Isso parece certo. Mas os estados de alta renda adotaram políticas de melhoria da saúde porque eram ricos e podiam pagar? Ou foi porque na América do século 21 os estados de alta renda tendem a ser politicamente progressistas e a política, e não o dinheiro em si, explica a diferença?

Existe, de fato, uma forte correlação entre o quanto a expectativa de vida de um estado aumentou de 1990 a 2019 e sua inclinação política, medida pela margem de Joe Biden sobre Donald Trump na eleição de 2020 –uma correlação um pouco mais forte, pelas minhas estimativas, do que a correlação com a renda.

Existem várias razões para acreditar que a viagem mortal dos EUA é em grande parte política, e não econômica. Uma é a comparação com os países europeus, que tiveram tendências de saúde muito melhores mesmo quando, como na Itália, suas economias tiveram mau desempenho.
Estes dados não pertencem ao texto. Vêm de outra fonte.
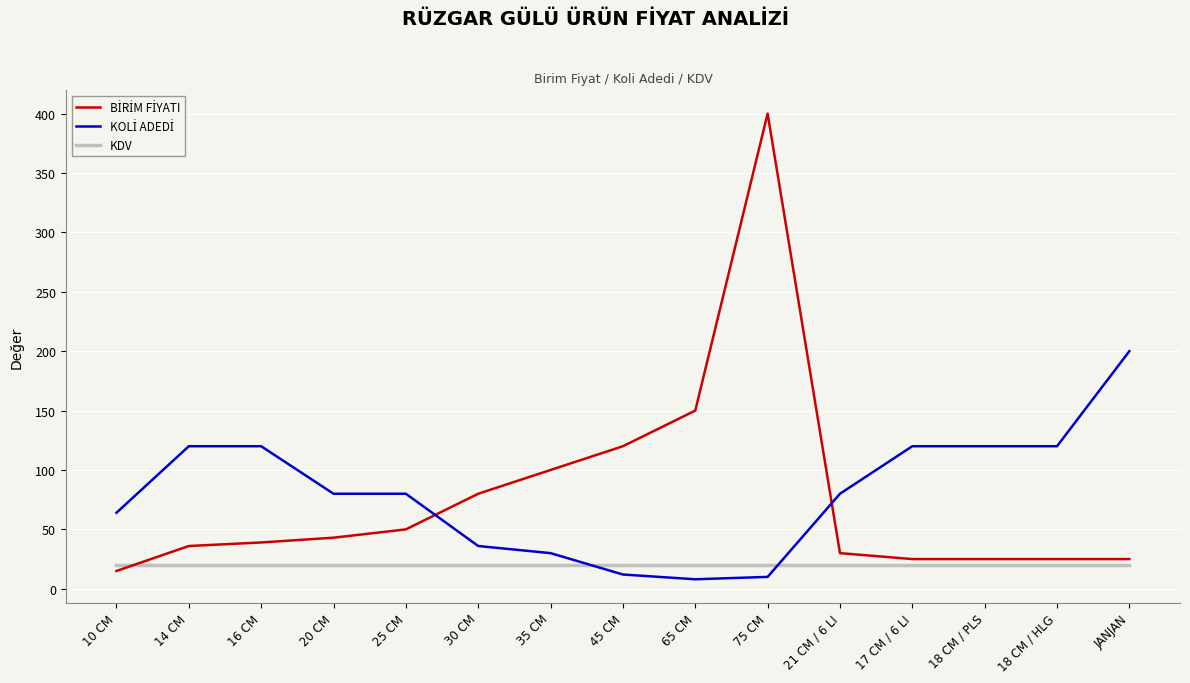

At which category is the sum across all series the highest?

75 CM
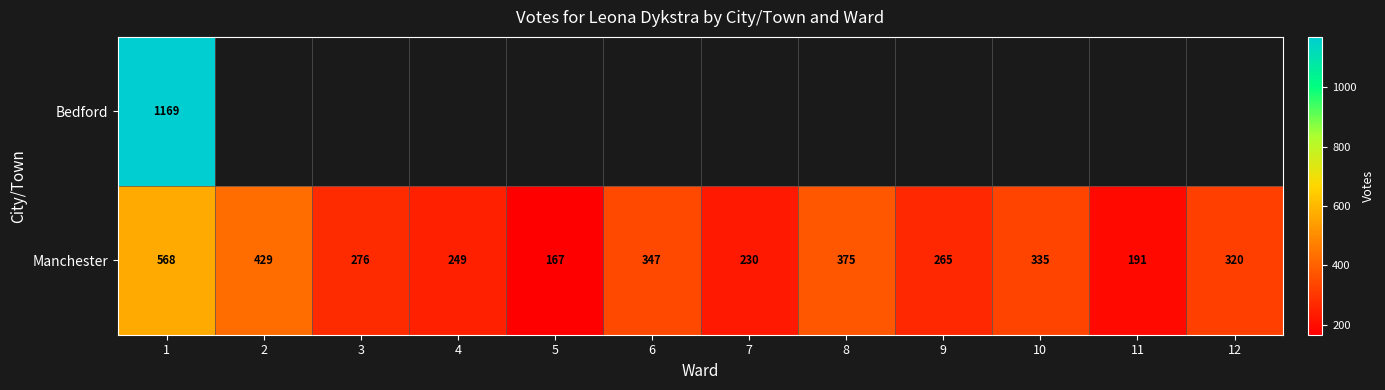

Is it true that Manchester equals 120.9 at 4?

False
Outra é o fato de que alguns dos estados americanos mais pobres, com a menor expectativa de vida, ainda se recusam a expandir o Medicaid, mesmo que o governo federal cubra a maior parte do custo (e o fracasso em expandir o Medicaid está eliminando muitos hospitais). Isso sugere que eles não estão conseguindo melhorar a saúde porque não querem, não porque não podem pagar.

Finalmente, desde o ataque da Covid, os moradores de municípios de tendência republicana têm muito menos probabilidade de serem vacinados e muito maior propensão a morrer do que os residentes de municípios de tendência democrata –embora as vacinas sejam gratuitas.

Tudo isso parece relevante para nossa era atual de guerra cultural, com muitos políticos republicanos elogiando os valores rurais e dos estados vermelhos [republicanos] enquanto denigrem os das elites costeiras. O governador Ron DeSantis, da Flórida, por exemplo, afirma que, embora tenha crescido na Baía de Tampa, é culturalmente um produto do oeste da Pensilvânia e do nordeste de Ohio. Vale a pena notar, então, que a cultura que esses políticos querem que todos os EUA imitem parece ter um problema com uma das funções mais importantes da sociedade: evitar que as pessoas morram cedo.